[Stored items]
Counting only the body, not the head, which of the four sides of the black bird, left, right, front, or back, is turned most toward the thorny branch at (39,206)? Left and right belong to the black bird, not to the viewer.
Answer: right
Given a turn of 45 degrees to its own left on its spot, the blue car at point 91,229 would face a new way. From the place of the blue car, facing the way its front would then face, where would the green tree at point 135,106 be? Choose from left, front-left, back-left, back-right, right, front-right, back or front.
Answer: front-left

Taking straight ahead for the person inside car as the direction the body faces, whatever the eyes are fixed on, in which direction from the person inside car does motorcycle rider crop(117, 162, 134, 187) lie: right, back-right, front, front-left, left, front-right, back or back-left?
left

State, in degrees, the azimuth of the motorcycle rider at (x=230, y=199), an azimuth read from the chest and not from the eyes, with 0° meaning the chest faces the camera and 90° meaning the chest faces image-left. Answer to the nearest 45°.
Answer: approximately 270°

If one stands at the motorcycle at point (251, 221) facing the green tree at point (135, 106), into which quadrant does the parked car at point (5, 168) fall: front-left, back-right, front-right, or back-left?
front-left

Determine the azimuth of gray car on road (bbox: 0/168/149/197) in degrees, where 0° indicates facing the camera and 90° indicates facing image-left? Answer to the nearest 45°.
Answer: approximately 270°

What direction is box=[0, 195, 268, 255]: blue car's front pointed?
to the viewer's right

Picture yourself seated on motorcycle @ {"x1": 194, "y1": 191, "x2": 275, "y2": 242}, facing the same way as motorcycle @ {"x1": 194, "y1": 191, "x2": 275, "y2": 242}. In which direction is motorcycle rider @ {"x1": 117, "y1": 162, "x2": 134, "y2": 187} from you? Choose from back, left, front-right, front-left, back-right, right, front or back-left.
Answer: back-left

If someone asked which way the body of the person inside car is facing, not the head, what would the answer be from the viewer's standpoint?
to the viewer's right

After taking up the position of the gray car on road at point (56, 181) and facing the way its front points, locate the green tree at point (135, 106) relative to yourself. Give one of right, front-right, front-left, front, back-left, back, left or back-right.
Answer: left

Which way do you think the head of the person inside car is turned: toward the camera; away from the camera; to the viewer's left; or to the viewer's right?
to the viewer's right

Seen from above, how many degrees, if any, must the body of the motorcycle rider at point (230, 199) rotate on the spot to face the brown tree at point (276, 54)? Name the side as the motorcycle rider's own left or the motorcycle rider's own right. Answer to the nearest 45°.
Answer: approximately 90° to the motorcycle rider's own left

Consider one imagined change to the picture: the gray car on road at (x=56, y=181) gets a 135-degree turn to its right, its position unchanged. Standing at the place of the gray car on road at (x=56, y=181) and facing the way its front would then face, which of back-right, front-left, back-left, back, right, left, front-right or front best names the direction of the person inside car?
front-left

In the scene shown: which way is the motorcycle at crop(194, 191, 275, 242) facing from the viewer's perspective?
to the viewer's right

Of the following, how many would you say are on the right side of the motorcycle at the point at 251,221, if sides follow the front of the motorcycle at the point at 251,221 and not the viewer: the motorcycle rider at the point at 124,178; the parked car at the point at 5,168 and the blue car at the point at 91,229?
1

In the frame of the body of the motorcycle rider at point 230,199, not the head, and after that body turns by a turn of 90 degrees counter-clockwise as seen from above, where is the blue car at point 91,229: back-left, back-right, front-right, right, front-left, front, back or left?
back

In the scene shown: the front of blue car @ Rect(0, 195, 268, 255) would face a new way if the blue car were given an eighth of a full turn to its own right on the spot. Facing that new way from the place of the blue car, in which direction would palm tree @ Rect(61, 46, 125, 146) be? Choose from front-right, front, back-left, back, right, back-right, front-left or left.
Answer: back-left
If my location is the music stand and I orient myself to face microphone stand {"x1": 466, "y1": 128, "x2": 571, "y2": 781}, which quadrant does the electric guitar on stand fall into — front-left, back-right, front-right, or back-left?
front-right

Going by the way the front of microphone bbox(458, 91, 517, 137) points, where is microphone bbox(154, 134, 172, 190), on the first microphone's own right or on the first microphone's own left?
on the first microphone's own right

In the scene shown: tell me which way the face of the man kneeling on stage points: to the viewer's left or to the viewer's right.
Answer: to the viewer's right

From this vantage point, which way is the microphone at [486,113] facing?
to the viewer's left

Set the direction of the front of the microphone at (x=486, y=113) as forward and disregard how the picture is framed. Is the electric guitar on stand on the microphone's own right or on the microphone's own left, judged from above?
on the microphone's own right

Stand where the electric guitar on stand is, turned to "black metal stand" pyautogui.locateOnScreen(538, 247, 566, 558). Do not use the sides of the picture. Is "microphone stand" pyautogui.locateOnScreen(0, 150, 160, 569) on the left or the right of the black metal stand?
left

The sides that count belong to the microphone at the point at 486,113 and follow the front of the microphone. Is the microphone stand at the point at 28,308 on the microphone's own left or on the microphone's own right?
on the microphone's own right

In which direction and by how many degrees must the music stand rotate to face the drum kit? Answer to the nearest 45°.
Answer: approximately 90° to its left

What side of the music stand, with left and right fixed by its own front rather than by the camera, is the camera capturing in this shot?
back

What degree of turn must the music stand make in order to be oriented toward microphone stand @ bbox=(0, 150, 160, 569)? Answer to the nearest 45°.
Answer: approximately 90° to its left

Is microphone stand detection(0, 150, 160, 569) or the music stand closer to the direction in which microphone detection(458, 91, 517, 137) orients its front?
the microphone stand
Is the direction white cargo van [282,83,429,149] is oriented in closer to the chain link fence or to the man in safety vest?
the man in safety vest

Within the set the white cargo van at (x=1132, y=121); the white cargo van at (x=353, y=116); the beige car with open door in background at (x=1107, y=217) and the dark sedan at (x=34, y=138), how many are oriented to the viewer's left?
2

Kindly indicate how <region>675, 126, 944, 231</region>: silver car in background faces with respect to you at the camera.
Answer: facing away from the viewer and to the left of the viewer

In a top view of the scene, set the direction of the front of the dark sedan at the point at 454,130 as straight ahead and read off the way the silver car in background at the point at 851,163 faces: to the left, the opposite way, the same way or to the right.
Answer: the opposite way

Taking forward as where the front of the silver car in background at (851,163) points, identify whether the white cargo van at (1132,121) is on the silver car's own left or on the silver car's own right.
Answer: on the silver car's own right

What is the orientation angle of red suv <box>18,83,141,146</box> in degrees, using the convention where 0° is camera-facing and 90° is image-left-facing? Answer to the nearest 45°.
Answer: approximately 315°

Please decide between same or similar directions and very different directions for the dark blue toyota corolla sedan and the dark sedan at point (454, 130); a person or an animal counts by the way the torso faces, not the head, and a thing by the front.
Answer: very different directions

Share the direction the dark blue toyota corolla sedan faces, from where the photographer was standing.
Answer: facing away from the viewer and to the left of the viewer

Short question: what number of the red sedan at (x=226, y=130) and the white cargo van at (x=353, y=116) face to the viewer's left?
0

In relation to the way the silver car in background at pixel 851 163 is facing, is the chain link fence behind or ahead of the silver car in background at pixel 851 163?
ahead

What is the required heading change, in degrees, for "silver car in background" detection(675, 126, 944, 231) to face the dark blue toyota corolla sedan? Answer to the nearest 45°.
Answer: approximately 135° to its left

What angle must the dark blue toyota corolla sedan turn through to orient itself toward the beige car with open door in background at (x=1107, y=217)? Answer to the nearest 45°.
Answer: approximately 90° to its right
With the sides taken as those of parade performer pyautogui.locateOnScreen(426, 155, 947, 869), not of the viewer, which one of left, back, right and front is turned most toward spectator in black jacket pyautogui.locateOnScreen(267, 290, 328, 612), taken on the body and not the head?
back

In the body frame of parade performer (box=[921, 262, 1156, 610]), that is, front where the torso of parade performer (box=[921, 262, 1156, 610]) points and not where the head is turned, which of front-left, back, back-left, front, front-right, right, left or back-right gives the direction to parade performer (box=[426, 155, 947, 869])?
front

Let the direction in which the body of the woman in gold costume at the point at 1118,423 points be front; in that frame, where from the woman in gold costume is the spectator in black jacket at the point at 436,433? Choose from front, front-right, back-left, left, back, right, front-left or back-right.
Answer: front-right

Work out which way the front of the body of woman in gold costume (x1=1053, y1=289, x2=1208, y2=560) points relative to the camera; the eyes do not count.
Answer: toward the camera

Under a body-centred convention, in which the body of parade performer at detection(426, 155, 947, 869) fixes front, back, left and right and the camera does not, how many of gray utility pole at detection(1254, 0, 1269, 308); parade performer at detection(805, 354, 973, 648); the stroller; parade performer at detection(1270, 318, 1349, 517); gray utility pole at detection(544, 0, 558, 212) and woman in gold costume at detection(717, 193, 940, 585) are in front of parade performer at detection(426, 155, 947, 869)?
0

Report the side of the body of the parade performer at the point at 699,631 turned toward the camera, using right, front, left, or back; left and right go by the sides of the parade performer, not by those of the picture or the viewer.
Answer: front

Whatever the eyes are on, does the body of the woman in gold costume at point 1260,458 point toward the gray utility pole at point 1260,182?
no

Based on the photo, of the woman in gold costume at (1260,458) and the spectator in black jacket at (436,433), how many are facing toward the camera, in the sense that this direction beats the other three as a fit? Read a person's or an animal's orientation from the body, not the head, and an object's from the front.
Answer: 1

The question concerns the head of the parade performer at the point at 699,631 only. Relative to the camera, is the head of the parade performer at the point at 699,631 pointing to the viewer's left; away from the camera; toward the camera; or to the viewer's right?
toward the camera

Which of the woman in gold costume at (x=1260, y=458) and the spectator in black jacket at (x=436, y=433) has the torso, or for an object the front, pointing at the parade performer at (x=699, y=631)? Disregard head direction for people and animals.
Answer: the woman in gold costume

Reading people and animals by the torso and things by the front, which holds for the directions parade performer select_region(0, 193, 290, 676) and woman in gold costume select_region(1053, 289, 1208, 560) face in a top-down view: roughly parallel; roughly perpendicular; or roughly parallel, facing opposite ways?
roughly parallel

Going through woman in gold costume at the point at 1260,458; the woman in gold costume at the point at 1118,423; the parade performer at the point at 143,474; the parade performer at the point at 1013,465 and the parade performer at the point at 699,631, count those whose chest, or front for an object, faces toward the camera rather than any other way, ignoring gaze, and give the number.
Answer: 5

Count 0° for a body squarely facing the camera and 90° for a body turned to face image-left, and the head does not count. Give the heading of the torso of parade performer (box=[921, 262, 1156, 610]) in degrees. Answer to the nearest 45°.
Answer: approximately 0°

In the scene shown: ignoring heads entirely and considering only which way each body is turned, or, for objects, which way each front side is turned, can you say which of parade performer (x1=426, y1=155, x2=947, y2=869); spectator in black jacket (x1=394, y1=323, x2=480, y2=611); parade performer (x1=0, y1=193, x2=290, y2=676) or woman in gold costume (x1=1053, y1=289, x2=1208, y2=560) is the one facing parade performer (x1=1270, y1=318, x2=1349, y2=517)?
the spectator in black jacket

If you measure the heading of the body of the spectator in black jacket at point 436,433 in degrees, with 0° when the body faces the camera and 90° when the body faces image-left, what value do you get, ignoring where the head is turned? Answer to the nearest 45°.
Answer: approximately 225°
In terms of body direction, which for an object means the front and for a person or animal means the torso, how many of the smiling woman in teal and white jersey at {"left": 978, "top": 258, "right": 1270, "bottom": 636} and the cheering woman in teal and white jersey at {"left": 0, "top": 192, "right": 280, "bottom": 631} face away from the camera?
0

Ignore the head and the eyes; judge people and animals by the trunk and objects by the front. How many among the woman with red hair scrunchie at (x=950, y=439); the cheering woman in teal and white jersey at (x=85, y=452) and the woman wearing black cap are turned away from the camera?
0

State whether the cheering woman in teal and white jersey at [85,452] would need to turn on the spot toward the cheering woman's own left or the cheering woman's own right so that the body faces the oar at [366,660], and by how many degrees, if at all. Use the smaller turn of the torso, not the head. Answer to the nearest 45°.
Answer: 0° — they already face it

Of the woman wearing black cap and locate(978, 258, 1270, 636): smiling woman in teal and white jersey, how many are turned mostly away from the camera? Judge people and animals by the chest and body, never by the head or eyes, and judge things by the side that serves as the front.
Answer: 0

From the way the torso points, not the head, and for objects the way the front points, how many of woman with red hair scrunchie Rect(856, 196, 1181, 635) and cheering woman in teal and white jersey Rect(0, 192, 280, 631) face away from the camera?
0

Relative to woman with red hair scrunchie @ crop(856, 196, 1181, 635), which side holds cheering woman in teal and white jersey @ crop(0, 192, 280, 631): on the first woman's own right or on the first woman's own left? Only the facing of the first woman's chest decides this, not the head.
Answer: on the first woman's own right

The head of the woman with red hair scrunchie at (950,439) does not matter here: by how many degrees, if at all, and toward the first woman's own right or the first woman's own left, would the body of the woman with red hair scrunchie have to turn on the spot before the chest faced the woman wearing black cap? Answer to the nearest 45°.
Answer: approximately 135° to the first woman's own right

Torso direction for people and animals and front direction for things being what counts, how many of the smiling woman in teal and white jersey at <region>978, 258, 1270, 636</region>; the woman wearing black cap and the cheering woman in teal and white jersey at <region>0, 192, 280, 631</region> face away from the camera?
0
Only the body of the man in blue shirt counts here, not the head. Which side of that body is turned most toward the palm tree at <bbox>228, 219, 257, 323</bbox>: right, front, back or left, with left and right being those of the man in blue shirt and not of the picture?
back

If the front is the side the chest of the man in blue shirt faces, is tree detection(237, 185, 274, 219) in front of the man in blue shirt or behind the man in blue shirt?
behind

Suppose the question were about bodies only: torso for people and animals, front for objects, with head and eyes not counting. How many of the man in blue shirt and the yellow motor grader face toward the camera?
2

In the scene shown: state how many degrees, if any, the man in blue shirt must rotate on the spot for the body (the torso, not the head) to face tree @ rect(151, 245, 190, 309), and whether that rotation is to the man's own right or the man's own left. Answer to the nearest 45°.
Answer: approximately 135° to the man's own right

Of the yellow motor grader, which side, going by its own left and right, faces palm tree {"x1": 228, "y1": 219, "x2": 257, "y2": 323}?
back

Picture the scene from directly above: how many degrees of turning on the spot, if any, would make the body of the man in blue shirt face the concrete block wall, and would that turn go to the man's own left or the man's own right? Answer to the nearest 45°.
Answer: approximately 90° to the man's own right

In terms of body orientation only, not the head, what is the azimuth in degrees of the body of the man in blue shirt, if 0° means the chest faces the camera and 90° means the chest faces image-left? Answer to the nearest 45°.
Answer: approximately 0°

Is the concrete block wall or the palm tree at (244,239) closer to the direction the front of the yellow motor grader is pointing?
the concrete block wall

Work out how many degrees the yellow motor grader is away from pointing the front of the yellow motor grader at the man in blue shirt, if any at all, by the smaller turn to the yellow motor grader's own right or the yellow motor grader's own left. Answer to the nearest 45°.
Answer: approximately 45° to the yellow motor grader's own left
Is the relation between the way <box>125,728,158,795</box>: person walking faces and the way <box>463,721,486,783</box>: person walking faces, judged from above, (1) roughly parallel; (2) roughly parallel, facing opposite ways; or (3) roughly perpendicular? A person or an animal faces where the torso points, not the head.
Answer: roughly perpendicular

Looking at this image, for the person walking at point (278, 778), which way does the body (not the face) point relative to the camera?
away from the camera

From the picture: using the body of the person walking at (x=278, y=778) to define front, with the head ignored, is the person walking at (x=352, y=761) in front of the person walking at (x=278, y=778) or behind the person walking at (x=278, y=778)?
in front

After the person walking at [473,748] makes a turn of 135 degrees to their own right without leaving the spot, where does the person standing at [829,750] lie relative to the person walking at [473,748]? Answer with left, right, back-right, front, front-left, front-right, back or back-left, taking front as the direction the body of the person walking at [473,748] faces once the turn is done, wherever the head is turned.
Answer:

> DIRECTIONS FOR THIS TASK:
Reproduce the entries verbatim, beginning with the first line and ending after the line that contains "Answer: right".

> WRITTEN RESPONSE:
Counting only the body, not the head, which of the four sides of the black bird, left, right, front, or back, is turned most toward the thorny branch at (39,206)? Left and right belong to the black bird, not to the viewer.
Answer: right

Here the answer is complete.